As President Obama this week announced plans to extend overtime pay to more US workers, many artists and non-profit organisations are pushing for wage increases, including Andrea Bowers, an artist and senior lecturer at the Otis College of Art and Design in Los Angeles. “Faculty [members] are making the same amount as McDonald’s workers,” she says. Instructors are paid per course with a semester-long fee, but this hovers around minimum wage if the number of hours spent on the course are taken into consideration, Bowers says.
Bowers, along with other art faculty members in Los Angeles, has been directly involved with “Fight for 15”, a national US campaign to increase the minimum wage to $15 an hour. They identify with other low-wage earners, even though their employment will not see any direct benefits from the increase. Artists have been bringing a visual component to the Fight for 15 campaigns. Many, including Andrea Bowers, Ken Ehrlich, Sandra de la Loza, Matthew Owen Driggs and Janet Owen Driggs, have been creating banners, costumes and slogan designs, and hosting silkscreen workshops at rallies.
In June, Los Angeles became the largest city in the US to introduce a $15-per-hour minimum wage. The implementation will be incremental, with wages rising from July 2016 and scheduled to reach $15 an hour by 2020. The announcement follows in the footsteps of Seattle and San Francisco, both cities that have brought the minimum-wage to $15 an hour. States including Minnesota and Oregon are seeing an increase in their minimum wage as well.
Some in the art world argue that the minimum wage increases do not go far enough. “A living wage is vital for a strong economy and a healthy society,” says Ben Heywood, director of the Soap Factory, an experimental art gallery set in a former 19th-century factory in Minneapolis. “If you can't pay people you shouldn’t hire them.” The state of Minnesota is currently undergoing an incremental increase in the minimum wage, which will see the hourly minimum go up to $9.50 in August 2016, followed by annual raises adjusted with inflation.

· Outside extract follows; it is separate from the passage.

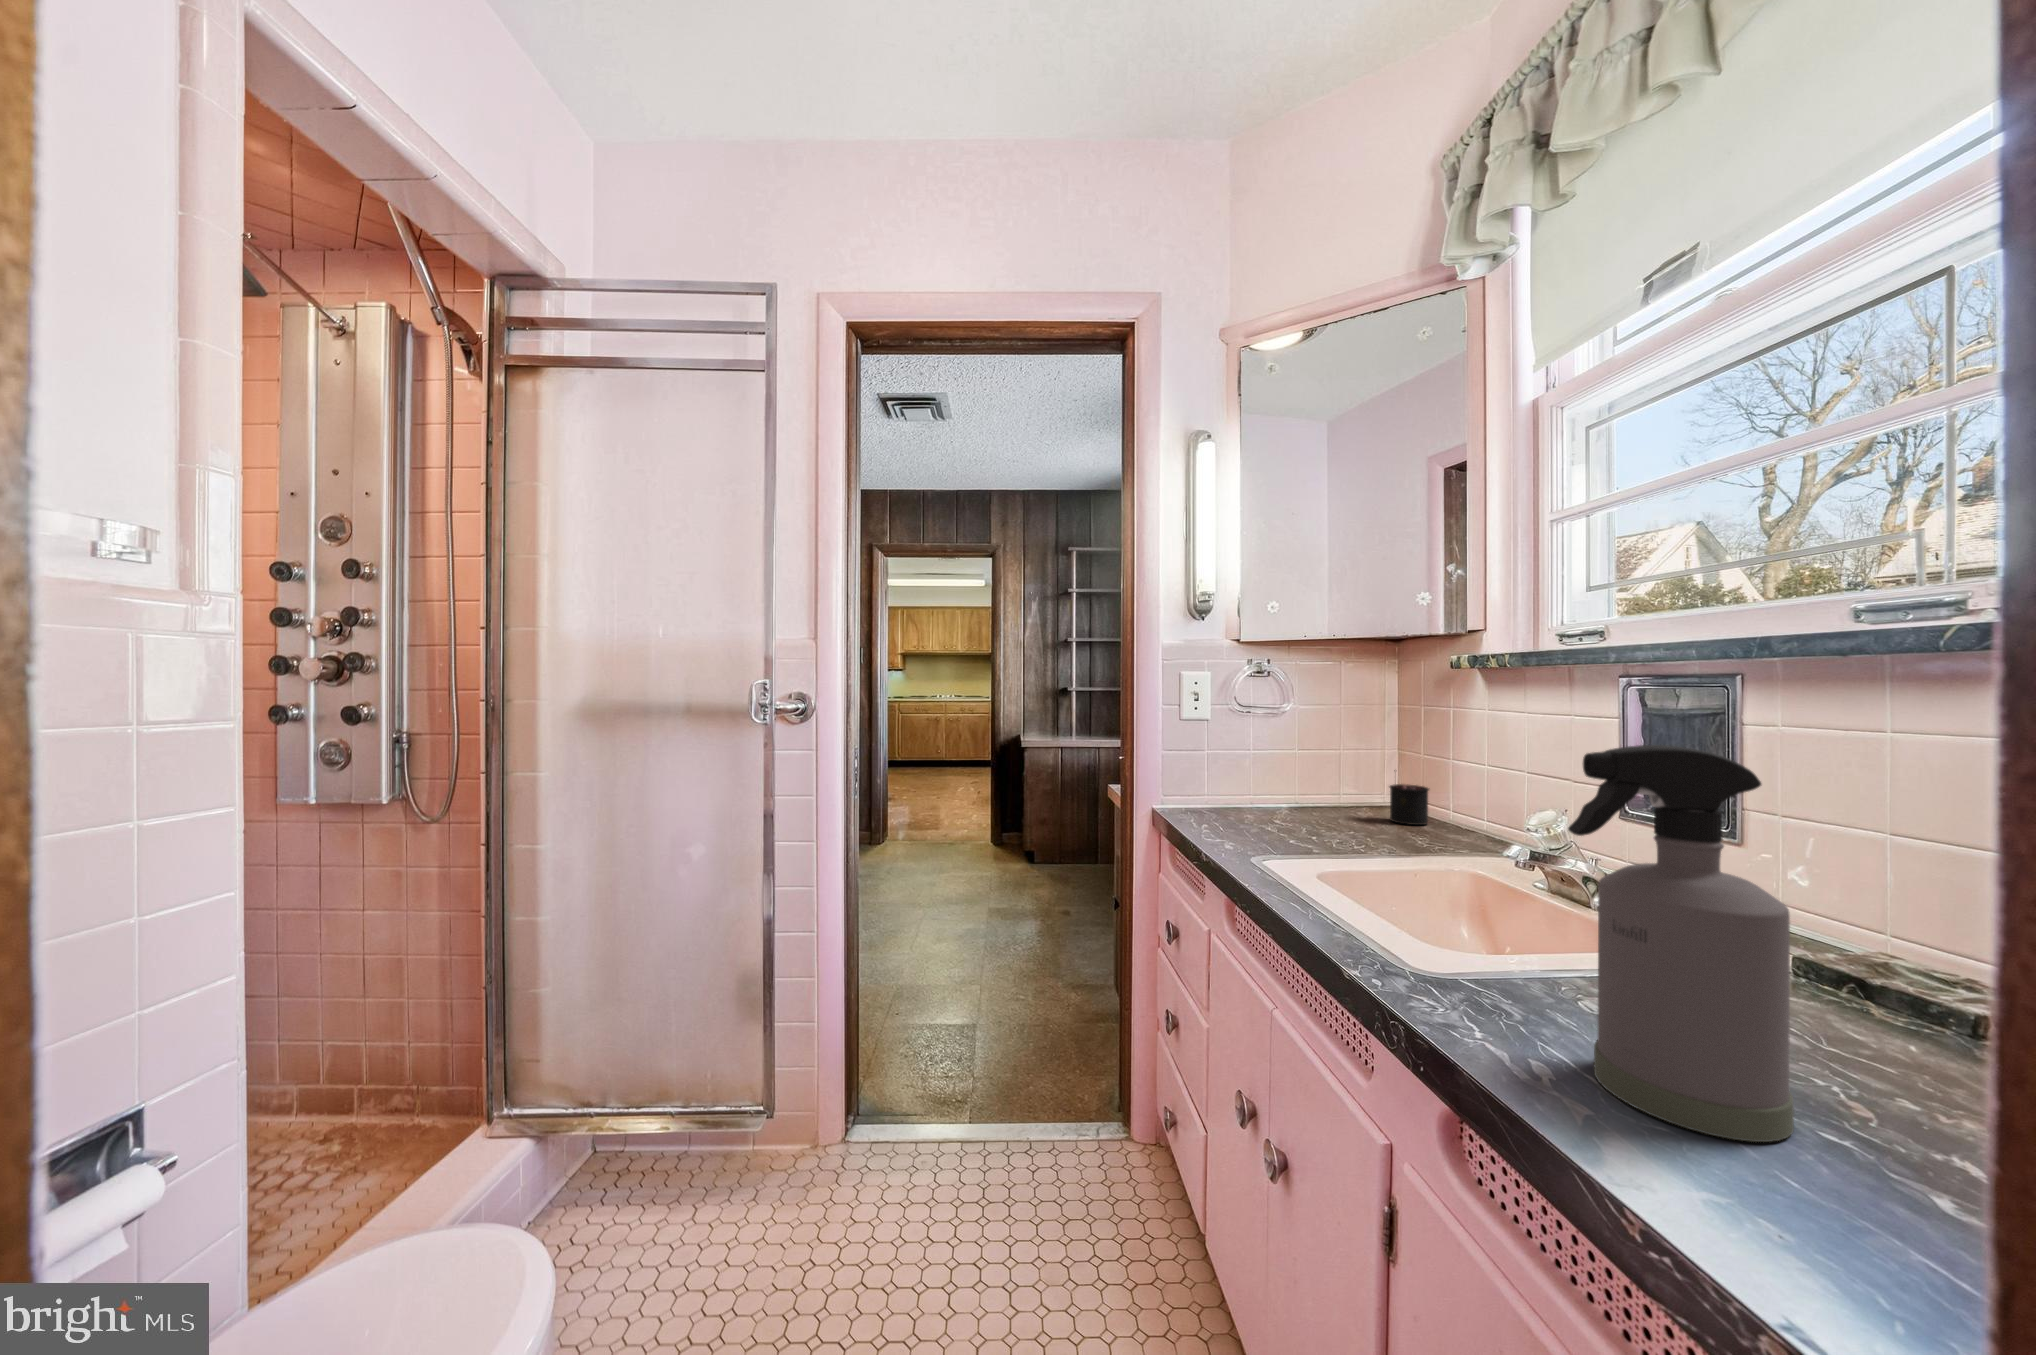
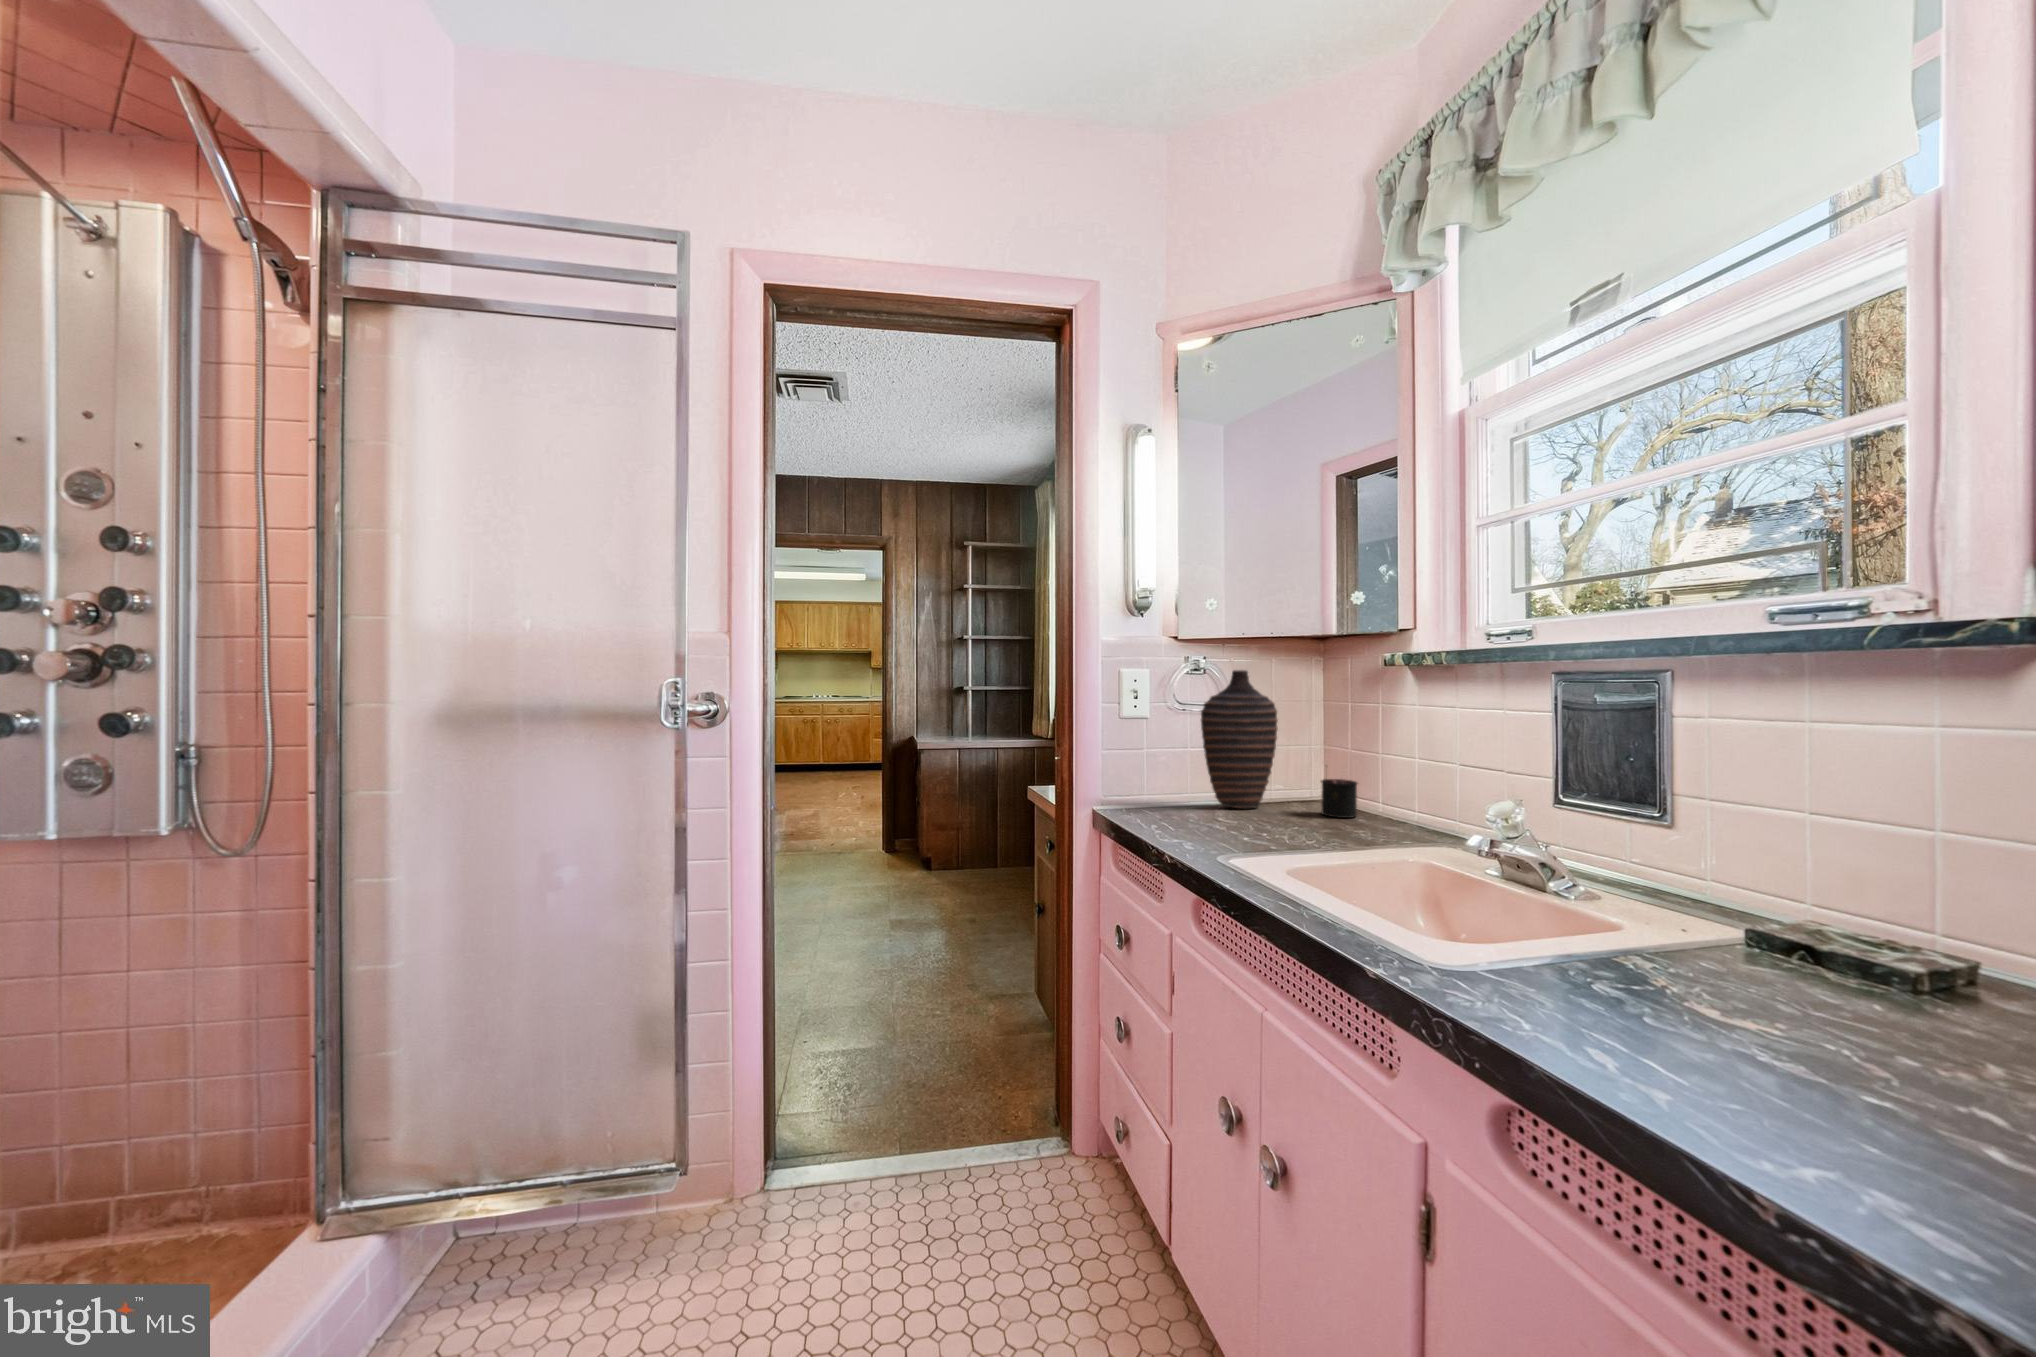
decorative vase: none [1263,672,1346,812] -> present [1201,670,1278,808]
spray bottle: present [1568,745,1794,1142] -> none [1638,736,1861,1120]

Heywood says that his staff’s salaries will not be affected because they are already above minimum wage.
The New York-based activist organisation, Working Artists for the Greater Economy, sees only “ ‘pros’ to raising the minimum wage, whether in the non-profit [organisation] or for-profit sectors,” according to an email statement. “In fact, a living wage should be implemented as a minimum base standard across all sectors.” Some artists agree: Los Angeles-based Alli Miller calls the new minimum-wage figure “arbitrary”. “It is exceedingly difficult to survive on the $15-an-hour, 40-hour work week model, let alone nurture a family, artistic practice, both or otherwise,” she says.
But not everyone in the art world supports the increase. Some non-profit organisations are worried that they will not be able to cover the costs. “There is little guarantee that grants will go up,” says Nancy Berlin, policy director of the California Association of Nonprofits. The organisation produced a survey on how the minimum-wage increase would affect non-profit organisations last November, which found that many organisation fear being “forced to either lay off workers or severely cut back hours”.